Assigned task
Reproduce the whole forum post below about counting active customers between start and end dates, word for word.

Reputation: 7997
I have a list of customers with a "start date" and and "end date". For any given time period, my goal is to find how many customers I have active. A customer is active if their start date is before x and their end date is after x. I've written a brute force version of this:
from datetime import datetime
import pandas as pd
#dates of interest
dates = ['2016-01-31','2016-02-29','2016-03-31','2016-04-30','2016-05-31']
dates = [datetime.strptime(x, '%Y-%m-%d') for x in dates]
#sample records
df = pd.DataFrame( [['A','2016-01-01','2016-04-23'],['B','2016-02-05','2016-04-30'],['C','2016-02-02','2016-05-25']],columns = ['customerId','startDate','endDate'])
df['startDate'] = pd.to_datetime(df['startDate'])
df['endDate'] = pd.to_datetime(df['endDate'])

Stored data

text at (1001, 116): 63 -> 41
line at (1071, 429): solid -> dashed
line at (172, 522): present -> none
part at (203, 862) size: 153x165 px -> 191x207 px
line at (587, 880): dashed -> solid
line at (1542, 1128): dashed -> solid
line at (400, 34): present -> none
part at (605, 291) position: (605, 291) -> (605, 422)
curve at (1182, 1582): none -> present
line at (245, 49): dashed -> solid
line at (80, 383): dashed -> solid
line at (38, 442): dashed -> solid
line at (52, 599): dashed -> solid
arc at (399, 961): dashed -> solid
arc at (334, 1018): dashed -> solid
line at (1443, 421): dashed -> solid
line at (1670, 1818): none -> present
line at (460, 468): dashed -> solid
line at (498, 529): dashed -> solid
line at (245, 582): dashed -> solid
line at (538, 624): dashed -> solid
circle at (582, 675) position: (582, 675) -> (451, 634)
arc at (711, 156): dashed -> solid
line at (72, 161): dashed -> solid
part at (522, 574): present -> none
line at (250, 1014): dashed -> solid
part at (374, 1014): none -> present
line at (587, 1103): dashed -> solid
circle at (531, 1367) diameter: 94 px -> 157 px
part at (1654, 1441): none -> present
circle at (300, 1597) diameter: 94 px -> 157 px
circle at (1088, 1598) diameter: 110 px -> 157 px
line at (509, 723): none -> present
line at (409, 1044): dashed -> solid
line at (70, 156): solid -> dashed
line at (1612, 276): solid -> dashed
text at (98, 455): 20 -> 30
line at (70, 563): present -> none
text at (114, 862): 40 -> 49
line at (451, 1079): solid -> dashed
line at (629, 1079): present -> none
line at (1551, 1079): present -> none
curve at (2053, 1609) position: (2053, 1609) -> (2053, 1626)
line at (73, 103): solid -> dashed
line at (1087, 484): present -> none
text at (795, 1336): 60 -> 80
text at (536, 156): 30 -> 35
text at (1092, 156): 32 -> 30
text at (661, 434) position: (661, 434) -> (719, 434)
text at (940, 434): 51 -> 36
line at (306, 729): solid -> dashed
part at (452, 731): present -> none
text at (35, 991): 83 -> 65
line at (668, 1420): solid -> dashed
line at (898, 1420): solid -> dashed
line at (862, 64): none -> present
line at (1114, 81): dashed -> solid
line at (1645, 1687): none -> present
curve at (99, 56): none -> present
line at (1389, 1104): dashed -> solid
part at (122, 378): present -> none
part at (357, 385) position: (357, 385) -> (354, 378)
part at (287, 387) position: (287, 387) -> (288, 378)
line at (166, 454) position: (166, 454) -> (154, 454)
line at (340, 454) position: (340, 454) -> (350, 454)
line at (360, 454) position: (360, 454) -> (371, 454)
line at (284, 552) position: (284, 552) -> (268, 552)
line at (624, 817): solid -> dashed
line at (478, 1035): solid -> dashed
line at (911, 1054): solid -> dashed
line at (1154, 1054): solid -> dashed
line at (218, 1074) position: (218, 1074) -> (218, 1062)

Solution for this task
Reputation: 7997
I have a list of customers with a "start date" and and "end date". For any given time period, my goal is to find how many customers I have active. A customer is active if their start date is before x and their end date is after x. I've written a brute force version of this:
from datetime import datetime
import pandas as pd
#dates of interest
dates = ['2016-01-31','2016-02-29','2016-03-31','2016-04-30','2016-05-31']
dates = [datetime.strptime(x, '%Y-%m-%d') for x in dates]
#sample records
df = pd.DataFrame( [['A','2016-01-01','2016-04-23'],['B','2016-02-05','2016-04-30'],['C','2016-02-02','2016-05-25']],columns = ['customerId','startDate','endDate'])
df['startDate'] = pd.to_datetime(df['startDate'])
df['endDate'] = pd.to_datetime(df['endDate'])